The next day, the union president indicated to the staff that there would be a meeting to discuss a ratification vote on this new collective agreement. On Friday of that week--this is one week now after the death of the president--a new collective agreement was signed on behalf of the centre by Marie-France Cloutier, Anne-Marie Lavoie, and France-Isabelle Langlois, who are directors and deputy directors at Rights and Democracy.
The following Monday, the president of the union sent an e-mail to the staff indicating that the contract had been signed, and the next day there was a ratification vote in which the new contract was overwhelmingly approved.
Why is this important? This is important because for months and months the board had been told that the employees did not have a contract, there was an outstanding discussion, and that this was a very tough union to deal with. Suddenly, very quickly, they managed to get an agreement at a time when they needed the support of the staff. It's highly unusual.
On Tuesday, January 19--so this is the day of the ratification vote, two hours after the ratification vote--Mr. Braun received an e-mail from the management committee at the centre to inform him that they were respectfully declining his request as chair to reconvene the board meeting in Montreal later that week.
On Friday, the board met anyway in Toronto, and my colleague, Mr. Gauthier, was appointed as acting president. Dr. Braun sent a memo to the staff in which he indicated that Mr. Gauthier had been appointed as president. Less than two hours later a response was received from Marie-France Cloutier, and cc'd to the board and the staff, that she refused to implement the details of that memo, and she announced for the very first time that she was now on sick leave for three weeks. This is the only notice ever received from Madame Cloutier regarding her sick leave, and it comes five days after the date she indicated here in this committee, on Tuesday, that she had gone on sick leave. So five days later was when the board was notified. Even after she announced her sick leave, we know that she attended Mr. Beauregard's funeral, she went to Ottawa and met with officials at DFAIT, she wrote an op-ed in the Ottawa Citizen, and she went on a long-planned trip to Disney World.
Here's the thing, though.
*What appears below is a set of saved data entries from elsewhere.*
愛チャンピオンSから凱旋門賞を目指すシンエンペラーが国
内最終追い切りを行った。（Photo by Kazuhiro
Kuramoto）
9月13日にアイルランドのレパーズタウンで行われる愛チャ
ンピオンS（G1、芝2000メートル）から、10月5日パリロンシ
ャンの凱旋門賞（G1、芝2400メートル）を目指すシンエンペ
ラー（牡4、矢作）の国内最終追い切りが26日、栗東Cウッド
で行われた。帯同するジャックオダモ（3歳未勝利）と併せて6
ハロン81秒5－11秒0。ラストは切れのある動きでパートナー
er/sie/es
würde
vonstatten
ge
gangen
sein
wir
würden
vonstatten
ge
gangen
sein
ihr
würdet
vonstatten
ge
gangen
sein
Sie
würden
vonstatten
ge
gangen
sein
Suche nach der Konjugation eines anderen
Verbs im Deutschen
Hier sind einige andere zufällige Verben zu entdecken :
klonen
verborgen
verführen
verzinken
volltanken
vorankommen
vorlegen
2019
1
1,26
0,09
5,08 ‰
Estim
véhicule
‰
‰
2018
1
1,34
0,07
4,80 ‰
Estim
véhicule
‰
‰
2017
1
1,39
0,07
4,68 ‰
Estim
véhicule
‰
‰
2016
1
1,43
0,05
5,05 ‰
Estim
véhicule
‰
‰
I have learned most of these details in the past two days. On Tuesday morning, just two days ago, the board of Rights and Democracy did not know that a new collective agreement had been agreed to, and signed, and ratified over two months ago. This board has met three times since this agreement was ratified, and no one on the management team ever brought it up. The collective agreement with a union is one of the most material contracts to an organization, and it is incomprehensible to me that the entire agreement was put together without board knowledge or consent, and that it remained hidden from view for over two months.
I had another point. I will leave that and maybe it will come up in the questions.
In summary, Mr. Chairman, in 11 months on this board, I have witnessed a method of operation at Rights and Democracy that is not consistent with good governance norms for transparency and accountability. This example that I gave, plus the other one that I'd be glad to discuss, are two examples among many, and they are the reason why the board has been consistent in its message in demanding more transparency and greater accountability. Without this, we are unable to do our jobs.